We drove east towards “Little Girl Point”. While nearby it offered a different, yet familiar topography and environment. The rock shores offered an interesting array of gravely mosaic to choose specimens from. The forty foot high iron ore laden red clay bluffs that separated the secluded beaches from the rest of the world, were heavily eroded. The fallen trees, eroded cliffs and occasional land slide that washed the earth back to the great lake from where it began was a constant reminder that the lake was relentless in attacking the shorelines with a fury we can only imagine. High above the soft sand beach precariously perched on the eroded edge was a guard rail from a parking area teetering for its life to avoid succumbing to the eventual collapse form the weakened said it once firmly was placed upon. It would only be weeks, months or at best a few years before the weather, elements and the lake would reclaim a few more inches or feet of the bluff and the evolutionary geological transformation that has been occurring for billions of years would continue.
Every stone has a story, every pebble has a tale; and the atoms which make them up, and as is with everything we know in life; has a history of how it came to be and why. Walking along a beach and seeing the trillions of tons in individual inanimate objects, life forms and biological specimens is a marvel of the mystery of life. The beauty, mastery and intricate delicate individualism combined with the vast magnitude of the expanse and enormity of the scale, brings out the mystique surrounding nature’s creations. There is an astounding and mesmerizing emotion that comes with the solitude that brings a peace and comfort as we reconnect with the earth we are surrounded by.
We returned to the van and drove off to Ironwood, Michigan for breakfast and then headed north again towards Presque Isle Falls State Park. It is s still another natural landmark worth viewing. While not a rock hounding destination, and not a place we would go too specifically, but when nearby, certainly worth going to add to the trip. After the relaxing walk along the well-marked paths, the swinging suspended wooden footbridge across the raging falls and the seemingly endless sets of wooden stairs to the beach, we returned to the van and turned towards home.

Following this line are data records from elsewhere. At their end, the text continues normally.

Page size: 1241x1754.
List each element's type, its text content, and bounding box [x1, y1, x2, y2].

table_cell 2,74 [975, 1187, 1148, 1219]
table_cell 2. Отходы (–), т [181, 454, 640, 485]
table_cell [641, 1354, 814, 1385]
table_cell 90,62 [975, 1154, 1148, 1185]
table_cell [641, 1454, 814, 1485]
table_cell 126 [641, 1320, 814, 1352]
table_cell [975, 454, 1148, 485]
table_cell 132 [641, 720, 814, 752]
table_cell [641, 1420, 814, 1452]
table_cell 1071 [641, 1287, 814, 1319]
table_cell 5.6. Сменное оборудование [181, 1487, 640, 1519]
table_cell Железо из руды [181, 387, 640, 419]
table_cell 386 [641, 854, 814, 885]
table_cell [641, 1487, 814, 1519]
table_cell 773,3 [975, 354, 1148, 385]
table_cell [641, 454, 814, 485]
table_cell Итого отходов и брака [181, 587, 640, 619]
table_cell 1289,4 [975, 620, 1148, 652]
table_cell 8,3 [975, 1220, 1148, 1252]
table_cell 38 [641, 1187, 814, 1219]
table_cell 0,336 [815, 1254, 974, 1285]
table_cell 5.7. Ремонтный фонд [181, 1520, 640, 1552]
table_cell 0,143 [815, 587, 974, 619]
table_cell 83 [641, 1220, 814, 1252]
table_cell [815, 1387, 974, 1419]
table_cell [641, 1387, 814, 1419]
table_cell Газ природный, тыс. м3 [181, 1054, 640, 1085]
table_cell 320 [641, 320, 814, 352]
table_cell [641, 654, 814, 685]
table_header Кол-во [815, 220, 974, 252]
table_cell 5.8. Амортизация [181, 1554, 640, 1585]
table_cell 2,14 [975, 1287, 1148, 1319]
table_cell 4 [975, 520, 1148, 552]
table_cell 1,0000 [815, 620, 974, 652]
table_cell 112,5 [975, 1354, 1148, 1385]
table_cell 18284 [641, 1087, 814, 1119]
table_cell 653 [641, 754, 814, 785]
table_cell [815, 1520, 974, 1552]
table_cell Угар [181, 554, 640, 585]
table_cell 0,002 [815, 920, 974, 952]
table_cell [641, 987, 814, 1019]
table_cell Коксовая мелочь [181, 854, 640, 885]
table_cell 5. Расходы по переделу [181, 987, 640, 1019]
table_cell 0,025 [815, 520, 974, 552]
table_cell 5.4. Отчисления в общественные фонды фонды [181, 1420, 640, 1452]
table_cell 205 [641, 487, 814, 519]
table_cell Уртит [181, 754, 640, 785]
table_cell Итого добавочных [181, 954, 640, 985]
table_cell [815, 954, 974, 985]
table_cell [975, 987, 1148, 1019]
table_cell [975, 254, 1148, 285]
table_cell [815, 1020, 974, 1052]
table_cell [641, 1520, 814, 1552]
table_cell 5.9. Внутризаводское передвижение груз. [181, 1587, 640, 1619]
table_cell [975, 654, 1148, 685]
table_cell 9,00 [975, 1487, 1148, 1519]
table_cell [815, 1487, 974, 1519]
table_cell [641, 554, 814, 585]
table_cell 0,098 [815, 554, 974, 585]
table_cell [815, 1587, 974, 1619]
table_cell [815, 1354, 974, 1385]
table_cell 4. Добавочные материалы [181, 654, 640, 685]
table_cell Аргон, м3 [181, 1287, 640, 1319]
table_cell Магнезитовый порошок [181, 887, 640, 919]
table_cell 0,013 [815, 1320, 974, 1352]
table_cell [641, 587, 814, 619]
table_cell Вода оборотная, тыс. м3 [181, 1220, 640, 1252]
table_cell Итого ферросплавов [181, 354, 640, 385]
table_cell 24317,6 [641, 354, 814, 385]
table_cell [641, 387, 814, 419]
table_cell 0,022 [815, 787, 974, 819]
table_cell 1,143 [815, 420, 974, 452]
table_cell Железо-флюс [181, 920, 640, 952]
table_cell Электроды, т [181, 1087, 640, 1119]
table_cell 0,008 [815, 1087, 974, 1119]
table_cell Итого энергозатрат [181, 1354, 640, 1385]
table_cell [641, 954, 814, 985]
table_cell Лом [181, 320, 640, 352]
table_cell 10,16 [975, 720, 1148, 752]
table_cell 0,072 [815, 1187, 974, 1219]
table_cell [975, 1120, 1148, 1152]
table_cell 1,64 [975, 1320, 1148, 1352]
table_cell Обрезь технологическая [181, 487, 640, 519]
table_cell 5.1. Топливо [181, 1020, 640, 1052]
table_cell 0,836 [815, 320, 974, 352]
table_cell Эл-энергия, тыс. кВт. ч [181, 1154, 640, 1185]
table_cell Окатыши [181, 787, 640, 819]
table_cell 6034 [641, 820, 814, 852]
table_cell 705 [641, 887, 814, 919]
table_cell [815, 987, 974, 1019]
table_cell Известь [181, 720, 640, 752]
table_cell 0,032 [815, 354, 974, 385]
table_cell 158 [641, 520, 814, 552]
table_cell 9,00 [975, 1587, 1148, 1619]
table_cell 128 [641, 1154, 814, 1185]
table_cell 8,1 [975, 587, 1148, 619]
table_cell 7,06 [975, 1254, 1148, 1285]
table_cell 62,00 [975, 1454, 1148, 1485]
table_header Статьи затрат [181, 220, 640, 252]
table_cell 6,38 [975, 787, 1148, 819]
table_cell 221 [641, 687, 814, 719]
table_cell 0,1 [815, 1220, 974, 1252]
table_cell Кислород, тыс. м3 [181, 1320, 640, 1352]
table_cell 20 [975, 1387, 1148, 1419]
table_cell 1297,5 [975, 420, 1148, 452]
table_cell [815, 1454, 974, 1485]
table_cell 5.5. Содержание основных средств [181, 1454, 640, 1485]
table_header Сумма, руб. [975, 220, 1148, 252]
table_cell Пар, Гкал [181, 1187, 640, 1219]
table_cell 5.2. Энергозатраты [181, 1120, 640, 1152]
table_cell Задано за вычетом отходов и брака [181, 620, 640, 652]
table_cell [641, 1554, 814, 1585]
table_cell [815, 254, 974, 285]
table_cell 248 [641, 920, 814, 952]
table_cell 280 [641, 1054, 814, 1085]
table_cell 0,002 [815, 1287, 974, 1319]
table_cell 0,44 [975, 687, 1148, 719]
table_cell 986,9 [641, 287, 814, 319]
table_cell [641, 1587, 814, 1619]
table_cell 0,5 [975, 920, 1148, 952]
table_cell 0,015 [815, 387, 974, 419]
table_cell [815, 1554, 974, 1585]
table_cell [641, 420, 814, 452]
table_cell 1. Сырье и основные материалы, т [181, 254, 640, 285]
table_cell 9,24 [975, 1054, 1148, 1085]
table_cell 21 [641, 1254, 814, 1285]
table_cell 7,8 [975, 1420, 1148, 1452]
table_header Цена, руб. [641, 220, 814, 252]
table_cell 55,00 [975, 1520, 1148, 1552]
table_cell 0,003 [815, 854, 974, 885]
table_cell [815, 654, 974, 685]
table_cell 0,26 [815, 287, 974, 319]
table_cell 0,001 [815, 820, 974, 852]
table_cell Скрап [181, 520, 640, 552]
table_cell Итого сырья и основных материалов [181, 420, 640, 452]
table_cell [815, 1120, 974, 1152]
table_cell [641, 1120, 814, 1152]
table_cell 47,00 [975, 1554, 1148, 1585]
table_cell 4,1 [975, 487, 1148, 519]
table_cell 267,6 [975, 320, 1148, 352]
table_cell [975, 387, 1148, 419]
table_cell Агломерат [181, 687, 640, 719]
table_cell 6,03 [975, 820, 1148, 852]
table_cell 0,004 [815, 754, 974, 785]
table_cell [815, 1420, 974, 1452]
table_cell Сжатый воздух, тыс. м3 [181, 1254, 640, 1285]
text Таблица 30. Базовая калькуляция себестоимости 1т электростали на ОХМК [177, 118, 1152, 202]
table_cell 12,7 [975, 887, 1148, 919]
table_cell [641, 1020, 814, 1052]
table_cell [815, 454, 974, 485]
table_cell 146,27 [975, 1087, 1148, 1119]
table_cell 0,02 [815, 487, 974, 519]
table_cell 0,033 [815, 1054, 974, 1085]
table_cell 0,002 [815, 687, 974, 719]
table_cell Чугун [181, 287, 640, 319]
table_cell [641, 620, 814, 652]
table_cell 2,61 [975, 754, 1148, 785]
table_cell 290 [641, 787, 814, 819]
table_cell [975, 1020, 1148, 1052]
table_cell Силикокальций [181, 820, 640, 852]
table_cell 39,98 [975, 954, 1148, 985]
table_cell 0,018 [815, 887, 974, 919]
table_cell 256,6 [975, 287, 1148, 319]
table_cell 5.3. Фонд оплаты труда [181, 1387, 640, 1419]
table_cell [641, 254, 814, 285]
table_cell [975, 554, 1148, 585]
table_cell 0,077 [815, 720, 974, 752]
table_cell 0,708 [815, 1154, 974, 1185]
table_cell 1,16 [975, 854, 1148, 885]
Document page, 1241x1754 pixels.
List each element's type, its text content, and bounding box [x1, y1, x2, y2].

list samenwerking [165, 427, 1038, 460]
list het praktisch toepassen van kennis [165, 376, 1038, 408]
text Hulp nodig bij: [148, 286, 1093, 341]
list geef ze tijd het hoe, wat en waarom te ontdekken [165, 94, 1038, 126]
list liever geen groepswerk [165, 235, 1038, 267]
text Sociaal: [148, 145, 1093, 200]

Knowing that there is another impending Iron Ore Harvest being explored and planned in the area; we passed through historic Ironwood and a quick drive through Norway and Vulcan, Michigan to see the remains of the last Iron Ore Harvest. It was a reminder of the geology related industry of the past; that along with the timber industry, that built the Midwest and surround states into the powerhouse economy that made the Midwest industry, manufacturing, society and lifestyle; what it evolved into today. The drive home was pleasurable with no shortage of area related topic to stir conversation. The time flew by and it was a pleasant reminder of the geology, history and abundance of mineralogical wonders that still abound just a few hours from home. A weekend drive can provide real-life experience and education that would take years of reading and classroom instruction to provide a hint of what nature has to offer. It was a wonderful weekend trip that brought fun and education on every turn, and we highly recommend it to all.